Solar water heaters – also called solar domestic hot water systems – can be a cost-effective way to generate hot water for your home. They can be used in any climate, and the fuel they use – sunshine – is free.
How They Work
Solar water heating systems include storage tanks and solar collectors. There are two types of solar water heating systems: active, which have circulating pumps and controls, and passive, which don’t.
Most solar water heaters require a well-insulated storage tank. Solar storage tanks have an additional outlet and inlet connected to and from the collector. In two-tank systems, the solar water heater preheats water before it enters the conventional water heater. In one-tank systems, the back-up heater is combined with the solar storage in one tank.
Three types of solar collectors are used for residential applications:
* Flat-plate collector
Glazed flat-plate collectors are insulated, weatherproofed boxes that contain a dark absorber plate under one or more glass or plastic (polymer) covers. Unglazed flat-plate collectors—typically used for solar pool heating—have a dark absorber plate, made of metal or polymer, without a cover or enclosure.
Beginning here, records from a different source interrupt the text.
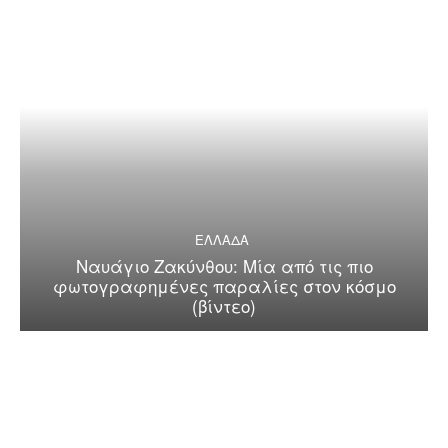
ΕΛΛΑΔΑ
Ναυάγιο Ζακύνθου: Μία από τις πιο
φωτογραφημένες παραλίες στον κόσμο
(βίντεο)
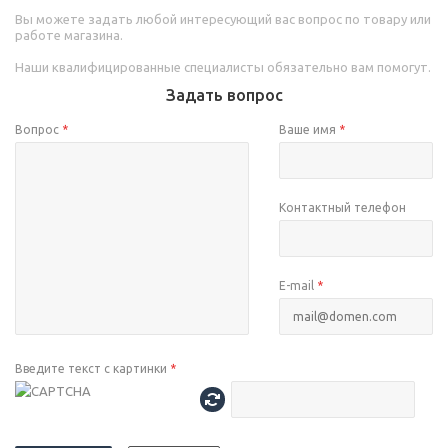
Вы можете задать любой интересующий вас вопрос по товару или
работе магазина.
Наши квалифицированные специалисты обязательно вам помогут.
Задать вопрос
Вопрос
*
Ваше имя
*
Контактный телефон
E-mail
*
Введите текст с картинки
*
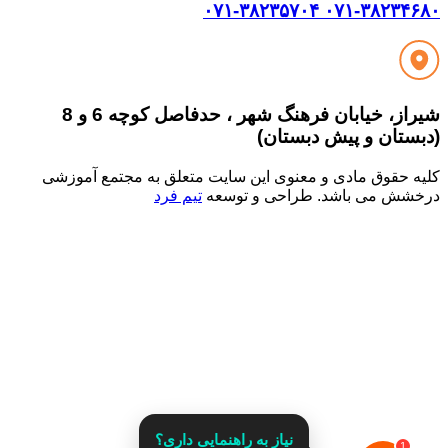
۰۷۱-۳۸۲۳۵۷۰۴
۰۷۱-۳۸۲۳۴
شیراز، خیابان فرهنگ شهر ، حدفاصل کوچه 6 و 8
ستان و پیش دبستان)
ه حقوق مادی و معنوی این سایت متعلق به مجتمع آموزشی
قدرت گرفته از
شش می باشد. طراحی و توسعه
تیم فرد
نیاز به راهنمایی داری؟
1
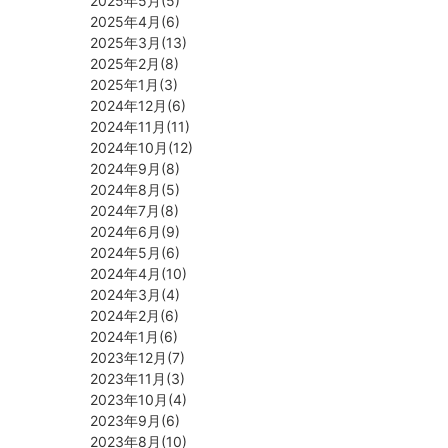
2025年5月(5)
2025年4月(6)
2025年3月(13)
2025年2月(8)
2025年1月(3)
2024年12月(6)
2024年11月(11)
2024年10月(12)
2024年9月(8)
2024年8月(5)
2024年7月(8)
2024年6月(9)
2024年5月(6)
2024年4月(10)
2024年3月(4)
2024年2月(6)
2024年1月(6)
2023年12月(7)
2023年11月(3)
2023年10月(4)
2023年9月(6)
2023年8月(10)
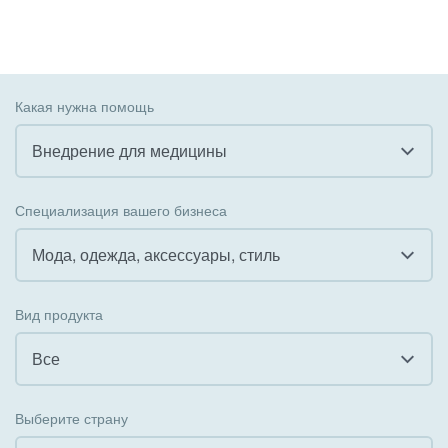
Какая нужна помощь
Внедрение для медицины
Все
Специализация вашего бизнеса
Внедрение CRM
Мода, одежда, аксессуары, стиль
Внедрение КЭДО
Все
Вид продукта
Интеграция с 1С
Гостинично-ресторанный бизнес
Все
Организация задач и проектов
Государственные организации
Все
Внедрение Бизнес-процессов
Выберите страну
Коммунальные услуги, ЖКХ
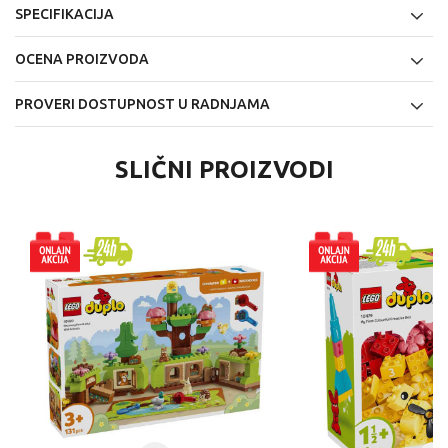
SPECIFIKACIJA
OCENA PROIZVODA
PROVERI DOSTUPNOST U RADNJAMA
SLIČNI PROIZVODI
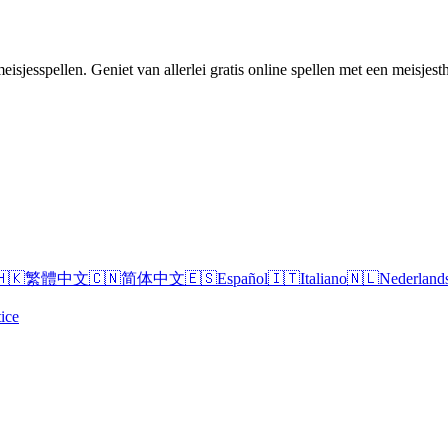
isjesspellen. Geniet van allerlei gratis online spellen met een meisjes
🇭🇰
繁體中文
🇨🇳
简体中文
🇪🇸
Español
🇮🇹
Italiano
🇳🇱
Nederland
ice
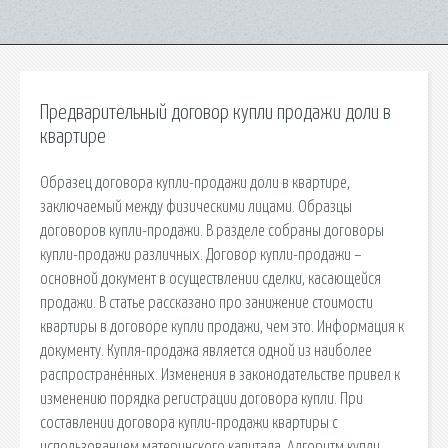
Предварительный договор купли продажи доли в
квартире
Образец договора купли-продажи доли в квартире,
заключаемый между физическими лицами. Образцы
договоров купли-продажи. В разделе собраны договоры
купли-продажи различных. Договор купли-продажи –
основной документ в осуществлении сделки, касающейся
продажи. В статье рассказано про занижение стоимости
квартиры в договоре купли продажи, чем это. Информация к
документу. Купля-продажа является одной из наиболее
распространённых. Изменения в законодательстве привел к
изменению порядка регистрации договора купли. При
составлении договора купли-продажи квартиры с
использованием материнского капитала. Алгоритм купли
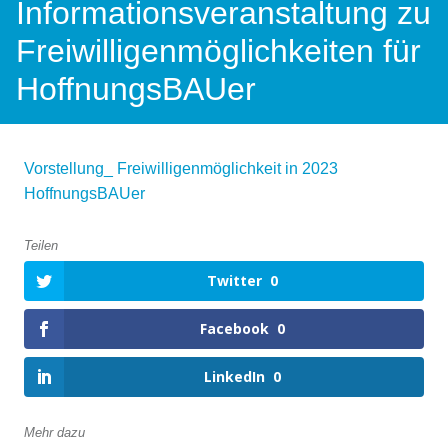
Informationsveranstaltung zu
Freiwilligenmöglichkeiten für
HoffnungsBAUer
Vorstellung_ Freiwilligenmöglichkeit in 2023
HoffnungsBAUer
Teilen
Twitter
0
Facebook
0
LinkedIn
0
Mehr dazu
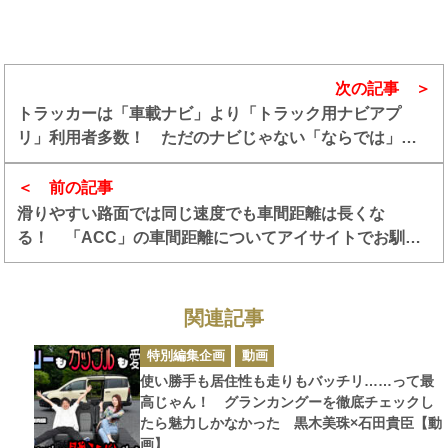
次の記事
トラッカーは「車載ナビ」より「トラック用ナビアプ
リ」利用者多数！ ただのナビじゃない「ならでは」の
機能とは
前の記事
滑りやすい路面では同じ速度でも車間距離は長くな
る！ 「ACC」の車間距離についてアイサイトでお馴染
みSUBARUに聞いてみた
関連記事
カ
特別編集企画
動画
テ
ゴ
使い勝手も居住性も走りもバッチリ……って最
リ
ー
高じゃん！ グランカングーを徹底チェックし
たら魅力しかなかった 黒木美珠×石田貴臣【動
画】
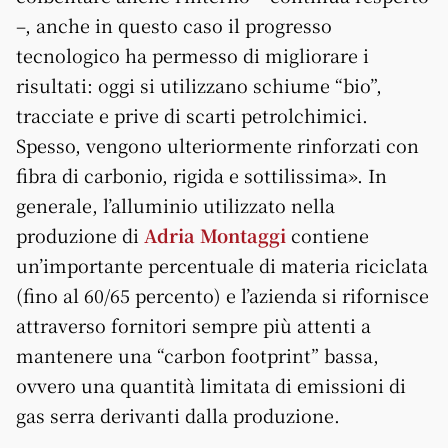
–, anche in questo caso il progresso
tecnologico ha permesso di migliorare i
risultati: oggi si utilizzano schiume “bio”,
tracciate e prive di scarti petrolchimici.
Spesso, vengono ulteriormente rinforzati con
fibra di carbonio, rigida e sottilissima». In
generale, l’alluminio utilizzato nella
produzione di
Adria Montaggi
contiene
un’importante percentuale di materia riciclata
(fino al 60/65 percento) e l’azienda si rifornisce
attraverso fornitori sempre più attenti a
mantenere una “carbon footprint” bassa,
ovvero una quantità limitata di emissioni di
gas serra derivanti dalla produzione.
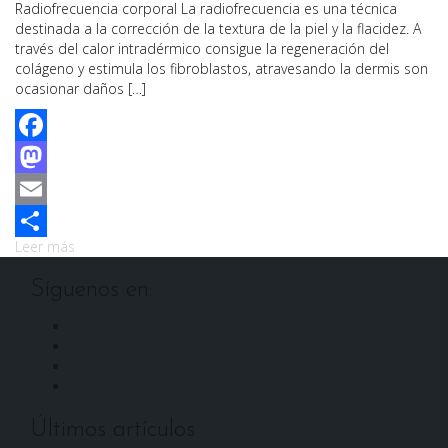
Radiofrecuencia corporal La radiofrecuencia es una técnica
destinada a la corrección de la textura de la piel y la flacidez. A
través del calor intradérmico consigue la regeneración del
colágeno y estimula los fibroblastos, atravesando la dermis son
ocasionar daños […]
Facebook
Mastodon
Email
Leer más
Compartir
Síguenos en:
Facebook
Instagram
Twitter
LinkedIn
Últimos artículos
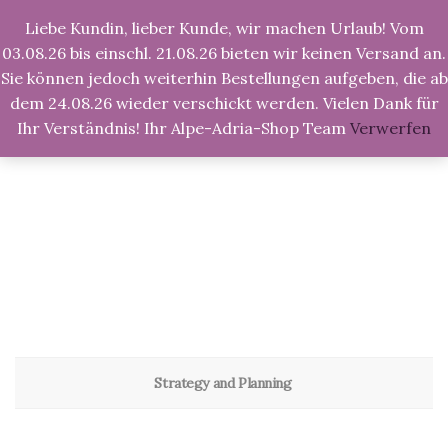
Liebe Kundin, lieber Kunde, wir machen Urlaub! Vom
03.08.26 bis einschl. 21.08.26 bieten wir keinen Versand an.
Sie können jedoch weiterhin Bestellungen aufgeben, die ab
dem 24.08.26 wieder verschickt werden. Vielen Dank für
Ihr Verständnis! Ihr Alpe-Adria-Shop Team
Verwerfen
Rocking chair
We don't just make web designs, we make them work.
Strategy and Planning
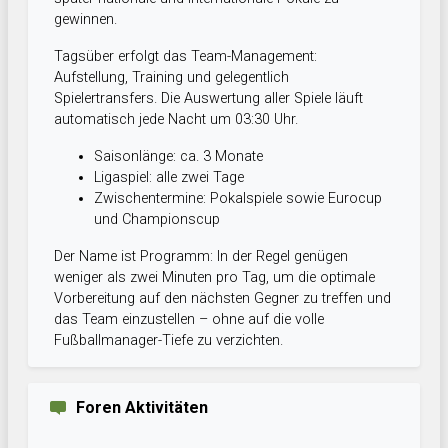
gewinnen.
Tagsüber erfolgt das Team-Management:
Aufstellung, Training und gelegentlich
Spielertransfers. Die Auswertung aller Spiele läuft
automatisch jede Nacht um 03:30 Uhr.
Saisonlänge: ca. 3 Monate
Ligaspiel: alle zwei Tage
Zwischentermine: Pokalspiele sowie Eurocup
und Championscup
Der Name ist Programm: In der Regel genügen
weniger als zwei Minuten pro Tag, um die optimale
Vorbereitung auf den nächsten Gegner zu treffen und
das Team einzustellen – ohne auf die volle
Fußballmanager-Tiefe zu verzichten.
Foren Aktivitäten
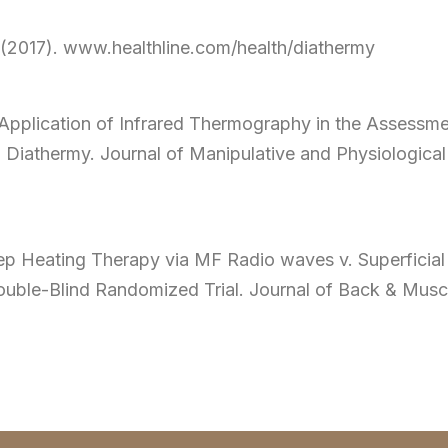
e. (2017). www.healthline.com/health/diathermy
he Application of Infrared Thermography in the Assess
Diathermy. Journal of Manipulative and Physiological
. Deep Heating Therapy via MF Radio waves v. Superficia
ble-Blind Randomized Trial. Journal of Back & Muscul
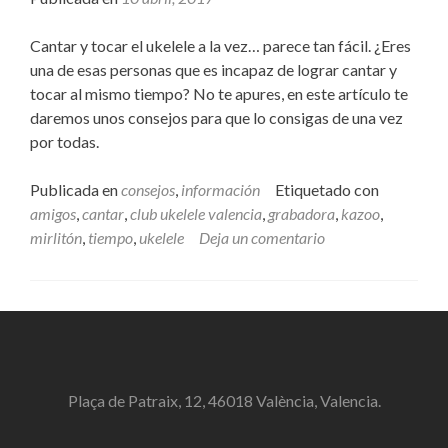
Cantar y tocar el ukelele a la vez… parece tan fácil. ¿Eres
una de esas personas que es incapaz de lograr cantar y
tocar al mismo tiempo? No te apures, en este artículo te
daremos unos consejos para que lo consigas de una vez
por todas.
Publicada en
consejos
,
información
Etiquetado con
amigos
,
cantar
,
club ukelele valencia
,
grabadora
,
kazoo
,
mirlitón
,
tiempo
,
ukelele
Deja un comentario
Plaça de Patraix, 12, 46018 València, Valencia.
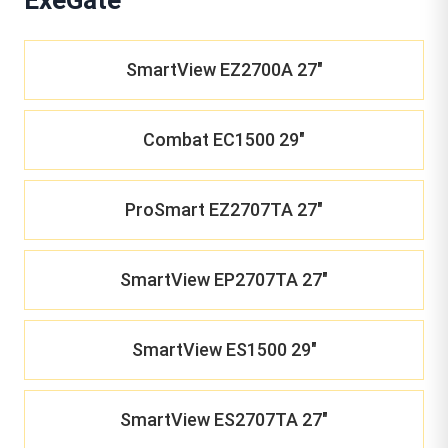
SmartView EZ2700A 27"
Combat EC1500 29"
ProSmart EZ2707TA 27"
SmartView EP2707TA 27"
SmartView ES1500 29"
SmartView ES2707TA 27"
* Integral collector-storage systems
Also known as ICS or batch systems, they feature one or more black tanks or tubes in an insulated, glazed box. Cold water first passes through the solar collector, which preheats the water. The water then continues on to the conventional backup water heater, providing a reliable source of hot water. They should be installed only in mild-freeze climates because the outdoor pipes could freeze in severe, cold weather.
* Evacuated-tube solar collectors
They feature parallel rows of transparent glass tubes. Each tube contains a glass outer tube and metal absorber tube attached to a fin. The fin’s coating absorbs solar energy but inhibits radiative heat loss. These collectors are used more frequently for U.S. commercial applications.